#### SUPPLIED TEXT ####

This is not a novel; it is barely even a novella but it has been published jointly with 少将滋幹の母 (Captain Shigemoto’s Mother) in English and, as I read the two together and they have similarities, I have included it here. The similarities between two concern the subject – both deal with Tanizaki’s fascination with the past of his own country and also with his fascination for the somewhat offbeat erotic. In this story, the narrator decides to go and visit the Minase Shrine, built on the site of the Detached Palace of Emperor Gotoba. He tells us something of the history of both the shrine and the emperor. He then wanders off a bit and sees a magnificent view of the river and nearby hills, which he had expected to see, from having read a poem about them that had been written by the emperor. After a meal and some sake, he takes a further flagon of sake with him to admire the view of the moon over the river, a famous view (he also tells us why). When he has finished, he throws the bottle away and immediately hears a voice. It turns out that another man had been watching the moon. They start talking and the other man tells him a story, which is the story of this novella.

The man tells him how his father used to take him every year to Lake Ogura as a child to look at the moon. When they came, they always stopped at mansion, which looked like the mansion of a rich man, and and peered into it. One time, there was a moon-watching party going on and the boy and his father watched it, for while. His father told him that the lady whose party it was was Lady Oyu. Eventually, when he was ten, his father told him why they came. His father had been something of a playboy and had not settled down. Indeed, at the age of twenty-seven he was still single, unlike, for example, his younger sister, at a period when it was customary for people to marry at a relatively young age. His reason was that he had not met any woman he wanted to marry. His father told him about Lady Oyu. She had married when still very young – aged sixteen – into a rich family. She was chosen because she was very beautiful. However, her husband died four or five years later, leaving her a widow at a very young age. However, as she had a son, the custom of the time meant that she could not consider remarriage. Her compensation was that she was looked after by a retinue of servants and had very little to do herself.

#### DATA ####

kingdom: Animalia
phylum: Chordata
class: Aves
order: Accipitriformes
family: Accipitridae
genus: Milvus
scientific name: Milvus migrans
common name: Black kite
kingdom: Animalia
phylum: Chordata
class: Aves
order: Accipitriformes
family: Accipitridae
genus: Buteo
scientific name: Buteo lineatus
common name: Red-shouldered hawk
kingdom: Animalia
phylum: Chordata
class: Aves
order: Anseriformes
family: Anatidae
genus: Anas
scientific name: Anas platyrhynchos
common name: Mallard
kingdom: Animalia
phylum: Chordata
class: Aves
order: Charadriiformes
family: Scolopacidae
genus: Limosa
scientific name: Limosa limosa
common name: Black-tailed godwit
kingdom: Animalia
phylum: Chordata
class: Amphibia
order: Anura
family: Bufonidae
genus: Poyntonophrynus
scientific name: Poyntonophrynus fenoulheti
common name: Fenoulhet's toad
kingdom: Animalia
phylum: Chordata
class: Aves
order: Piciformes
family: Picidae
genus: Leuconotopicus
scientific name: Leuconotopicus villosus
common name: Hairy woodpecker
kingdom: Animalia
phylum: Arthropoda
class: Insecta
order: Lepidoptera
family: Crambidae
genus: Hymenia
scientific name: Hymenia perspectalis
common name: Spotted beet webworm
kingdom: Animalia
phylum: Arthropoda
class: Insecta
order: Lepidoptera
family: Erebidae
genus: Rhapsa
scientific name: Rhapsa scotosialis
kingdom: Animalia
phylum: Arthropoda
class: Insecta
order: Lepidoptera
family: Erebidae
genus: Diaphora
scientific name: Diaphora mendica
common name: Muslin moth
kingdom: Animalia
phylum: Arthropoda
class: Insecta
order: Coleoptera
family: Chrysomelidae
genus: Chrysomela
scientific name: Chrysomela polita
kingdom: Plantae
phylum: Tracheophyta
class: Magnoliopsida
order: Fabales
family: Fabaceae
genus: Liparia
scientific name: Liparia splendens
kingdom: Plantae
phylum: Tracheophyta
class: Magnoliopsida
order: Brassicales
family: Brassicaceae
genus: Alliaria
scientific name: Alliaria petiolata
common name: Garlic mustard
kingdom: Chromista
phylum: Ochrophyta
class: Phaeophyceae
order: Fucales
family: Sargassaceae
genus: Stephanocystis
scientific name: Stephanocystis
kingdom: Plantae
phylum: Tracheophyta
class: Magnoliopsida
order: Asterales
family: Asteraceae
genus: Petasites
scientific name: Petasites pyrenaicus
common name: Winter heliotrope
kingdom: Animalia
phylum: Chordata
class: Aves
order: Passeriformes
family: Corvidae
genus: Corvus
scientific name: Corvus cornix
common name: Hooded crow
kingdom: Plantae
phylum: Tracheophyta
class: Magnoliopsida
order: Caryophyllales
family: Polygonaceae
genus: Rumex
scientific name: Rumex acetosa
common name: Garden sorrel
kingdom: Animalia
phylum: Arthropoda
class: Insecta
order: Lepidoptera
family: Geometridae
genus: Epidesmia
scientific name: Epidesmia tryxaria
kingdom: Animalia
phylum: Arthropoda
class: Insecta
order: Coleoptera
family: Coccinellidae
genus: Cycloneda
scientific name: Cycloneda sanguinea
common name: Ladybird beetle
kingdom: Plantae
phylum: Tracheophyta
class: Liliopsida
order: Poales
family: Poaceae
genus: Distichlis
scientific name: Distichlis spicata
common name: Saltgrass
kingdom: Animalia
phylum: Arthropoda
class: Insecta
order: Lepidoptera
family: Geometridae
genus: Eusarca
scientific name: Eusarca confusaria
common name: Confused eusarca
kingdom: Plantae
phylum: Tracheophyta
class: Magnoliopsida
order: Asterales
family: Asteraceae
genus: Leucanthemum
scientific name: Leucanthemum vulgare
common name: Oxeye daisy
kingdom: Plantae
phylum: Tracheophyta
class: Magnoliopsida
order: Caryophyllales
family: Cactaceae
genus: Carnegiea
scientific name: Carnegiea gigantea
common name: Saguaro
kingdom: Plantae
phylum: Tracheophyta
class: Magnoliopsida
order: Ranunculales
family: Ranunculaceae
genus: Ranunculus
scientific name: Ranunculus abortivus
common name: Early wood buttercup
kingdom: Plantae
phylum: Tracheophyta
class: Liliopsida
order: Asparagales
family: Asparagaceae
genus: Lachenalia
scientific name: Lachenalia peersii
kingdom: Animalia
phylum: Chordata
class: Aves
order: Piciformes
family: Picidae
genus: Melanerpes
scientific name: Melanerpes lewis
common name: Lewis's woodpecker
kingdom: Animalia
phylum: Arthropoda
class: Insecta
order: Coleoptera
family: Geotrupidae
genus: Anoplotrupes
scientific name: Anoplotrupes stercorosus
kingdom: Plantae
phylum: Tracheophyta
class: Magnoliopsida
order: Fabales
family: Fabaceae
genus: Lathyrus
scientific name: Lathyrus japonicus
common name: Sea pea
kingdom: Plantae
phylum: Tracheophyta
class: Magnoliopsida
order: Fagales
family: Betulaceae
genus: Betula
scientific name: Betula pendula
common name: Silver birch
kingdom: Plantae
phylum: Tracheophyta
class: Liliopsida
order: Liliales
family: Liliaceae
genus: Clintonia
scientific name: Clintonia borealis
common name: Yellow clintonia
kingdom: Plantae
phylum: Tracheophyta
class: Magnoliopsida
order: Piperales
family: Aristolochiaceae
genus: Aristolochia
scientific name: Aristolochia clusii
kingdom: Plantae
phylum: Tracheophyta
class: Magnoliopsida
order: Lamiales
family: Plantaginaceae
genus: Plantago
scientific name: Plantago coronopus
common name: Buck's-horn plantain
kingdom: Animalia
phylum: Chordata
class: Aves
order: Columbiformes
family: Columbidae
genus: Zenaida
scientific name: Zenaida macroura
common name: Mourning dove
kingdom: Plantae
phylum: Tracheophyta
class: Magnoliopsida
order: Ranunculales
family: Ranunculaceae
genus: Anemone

####

_WHAT NEEDS TO BE DONE:_ Can you carry on the summary of the Tanizaki story about Lady Oyu, picking up after its final sentence? The entries aren't needed for anything here.

_RESPONSE:_
One day, the father went to the theatre with his sister and her husband. Lady Oyu was in the box behind them. It turned out that his sister knew Lady Oyu and Lady Oyu’s younger sister, Oshizu. The father was immediately smitten with Lady Oyu but it is made very clear to him that there is no way he can expect to marry her. The father soon became friendly with the two sisters. As he cannot marry Oyu, it is suggested that he marry Oshizu. He is reluctant but Oyu seems to be enthusiastic about the idea. However, when Oshizu tells him that Oyu is attracted to him and that she, Oshizu, is prepared to marry him in name only, so he and Oyu can be close, he concurs. This arrangement seems to work fairly well, though there are rumours, rumours which reach the family. Inevitably, as this is Tanizaki, things take a decidedly erotic turn and also they go wrong, particularly when Oyu neglects her son and he dies.

Tanizaki very cleverly shows the gradual development of the erotic relationship between the father and the two sisters as well as the complications that arise. Both the narrator and we the readers, of course, have one key question – who is the story-teller’s mother – Oyu or Oshizu? And is the story-teller still coming every year to see both the moon and Lady Oyu, who must now be eighty years old? Naturally, Tanizaki gives us a little twist at the end of what is another excellent tale by him.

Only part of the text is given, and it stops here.